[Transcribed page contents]
'''

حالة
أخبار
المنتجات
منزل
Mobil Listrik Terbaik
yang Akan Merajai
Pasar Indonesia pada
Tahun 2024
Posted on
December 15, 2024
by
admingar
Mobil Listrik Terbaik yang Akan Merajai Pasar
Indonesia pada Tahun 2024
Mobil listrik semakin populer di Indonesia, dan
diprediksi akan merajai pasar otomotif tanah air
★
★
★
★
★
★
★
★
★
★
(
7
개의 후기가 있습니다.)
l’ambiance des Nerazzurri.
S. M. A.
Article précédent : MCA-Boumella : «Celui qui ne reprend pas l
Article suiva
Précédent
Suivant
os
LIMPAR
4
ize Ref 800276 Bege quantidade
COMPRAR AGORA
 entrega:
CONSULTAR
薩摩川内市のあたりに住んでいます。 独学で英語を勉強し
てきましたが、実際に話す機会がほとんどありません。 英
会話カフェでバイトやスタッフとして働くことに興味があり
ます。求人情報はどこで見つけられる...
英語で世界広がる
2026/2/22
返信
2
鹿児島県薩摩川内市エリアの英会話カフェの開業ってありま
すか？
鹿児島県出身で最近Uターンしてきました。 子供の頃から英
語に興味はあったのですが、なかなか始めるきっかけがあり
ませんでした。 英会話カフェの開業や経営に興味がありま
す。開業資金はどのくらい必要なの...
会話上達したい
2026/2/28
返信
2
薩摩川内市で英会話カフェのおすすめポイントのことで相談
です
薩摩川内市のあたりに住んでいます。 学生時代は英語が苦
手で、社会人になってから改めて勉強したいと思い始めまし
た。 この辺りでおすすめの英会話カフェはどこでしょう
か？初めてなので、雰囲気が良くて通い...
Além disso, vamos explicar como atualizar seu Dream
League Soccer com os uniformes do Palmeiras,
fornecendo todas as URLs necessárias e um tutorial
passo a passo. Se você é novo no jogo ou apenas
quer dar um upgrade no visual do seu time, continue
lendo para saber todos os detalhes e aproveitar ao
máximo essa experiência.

'''

Copy the entries above exactly, but only from the line holding "鹿児島県薩摩川内市エリアの英会話カフェの開業ってありま" through the line holding "か？初めてなので、雰囲気が良くて通い...", both included.

Final answer:
鹿児島県薩摩川内市エリアの英会話カフェの開業ってありま
すか？
鹿児島県出身で最近Uターンしてきました。 子供の頃から英
語に興味はあったのですが、なかなか始めるきっかけがあり
ませんでした。 英会話カフェの開業や経営に興味がありま
す。開業資金はどのくらい必要なの...
会話上達したい
2026/2/28
返信
2
薩摩川内市で英会話カフェのおすすめポイントのことで相談
です
薩摩川内市のあたりに住んでいます。 学生時代は英語が苦
手で、社会人になってから改めて勉強したいと思い始めまし
た。 この辺りでおすすめの英会話カフェはどこでしょう
か？初めてなので、雰囲気が良くて通い...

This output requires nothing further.